#### REQUIREMENT A
Rewrite the clownfish thread between "## SeaHorse_Fanatic (Apr" and "(Apr 21, 2010)", inclusive, swapping "opposite ends" for "far ends".
#### REQUIREMENT B
Please resume the forum thread on keeping two clownfish pairs in one tank, starting after its last line.

# How many clowns to a tank?



## Barrie (Apr 22, 2010)

I have two pairs of clowns (1 pr true percs & 1 pr of ocellaris). They're in separate tanks now (percs in a 29 hex and the ocellaris in a 20g), the ocellaris are the pair that breed like rabbits. Anyway, we're setting up a 90 gal reef tank and wondered if we'd be able to put both pairs of clowns in the one tank? The percs are hosting a sarcophyton, the ocellaris are hosting a frogspawn (with daily visits to the duncan). The only other fish we have is a jevenile yellow coris wrasse and a fire fish. What are you collective thoughts on putting the whole kit & kaboodle in the one 90gal tank?


----------



## fkshiu (Apr 22, 2010)

You might be able to get away with the two pairs in a 90 gallon. Provided they set up the territories on opposite ends. Clowns, like all damselfish, are extremely protective of their turf. It's best to introduce both pairs at once so one pair doesn't have time to take the whole tank as their own.


----------



## skabooya (Jun 15, 2010)

as said by fkshiu it may be possible. Ive read of people keeping 3 pairs in a 100 gal tank but its rare.


----------



## SeaHorse_Fanatic (Apr 22, 2010)

It's really hit or miss. IF the anemones or corals each pair hosts is on opposite ends of the tank, that will give you a better chance.


----------



## effox (Apr 21, 2010)

I was at Roger's and asked the same question yesterday actually. Hit or miss as SeaHorse Fanatic put it, it will depend solely on the pairs in question.

I just don't see good coming of it if they're heavy breeders, they'll be overly protective of their tank space.


----------



## Barrie (Apr 22, 2010)

#### PROVIDED RECORDS
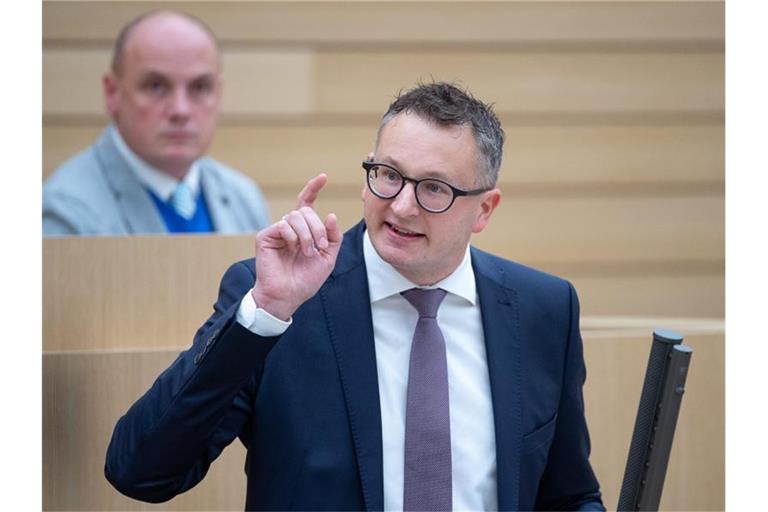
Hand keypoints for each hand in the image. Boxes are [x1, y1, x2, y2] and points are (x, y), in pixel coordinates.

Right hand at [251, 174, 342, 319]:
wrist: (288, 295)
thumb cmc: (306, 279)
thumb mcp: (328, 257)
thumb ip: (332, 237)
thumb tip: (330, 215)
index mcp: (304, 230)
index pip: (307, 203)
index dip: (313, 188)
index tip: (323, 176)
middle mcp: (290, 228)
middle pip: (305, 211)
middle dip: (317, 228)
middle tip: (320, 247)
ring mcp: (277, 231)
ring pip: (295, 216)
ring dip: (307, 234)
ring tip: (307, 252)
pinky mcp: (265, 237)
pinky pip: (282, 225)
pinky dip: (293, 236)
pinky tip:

#### ANSWER BOX A
## SeaHorse_Fanatic (Apr 22, 2010)

It's really hit or miss. IF the anemones or corals each pair hosts is on far ends of the tank, that will give you a better chance.


----------



## effox (Apr 21, 2010)

#### ANSWER BOX B
effox said:


> I just don't see good coming of it if they're heavy breeders, they'll be overly protective of their tank space.


This is my concern - the percs haven't bred yet at all, just love up their sacophyton day and night, the ocellaris on the other hand are breeding machines. They spawn so regularly you could almost set your clock to it. They're in a 20g nano and have both ended up on the floor at different times from attaching hubby when he's doing tank maintenance (not to mention the chunks of flesh they've torn from his hands upon occasion!). We might have to rethink the tear down of both systems and combining. Rats!!!!


----------



## Rogue9 (Apr 21, 2010)

I have 2 diff pairs of tank mates (as in bought 2 from one tank many years ago, bought another pair recently) in a 40 gallon breeder.
They all get along fine and will randomly host different corals. Sometimes the BTA, the mushroom, or usually cause I have a massive colony of xenia in a corner all 4 hide in there.
No fighting or anything. and they seem to keep to the original pairs that I bought them in.
never had any breeding though which is why I bought the 2nd pair to see if variety would help.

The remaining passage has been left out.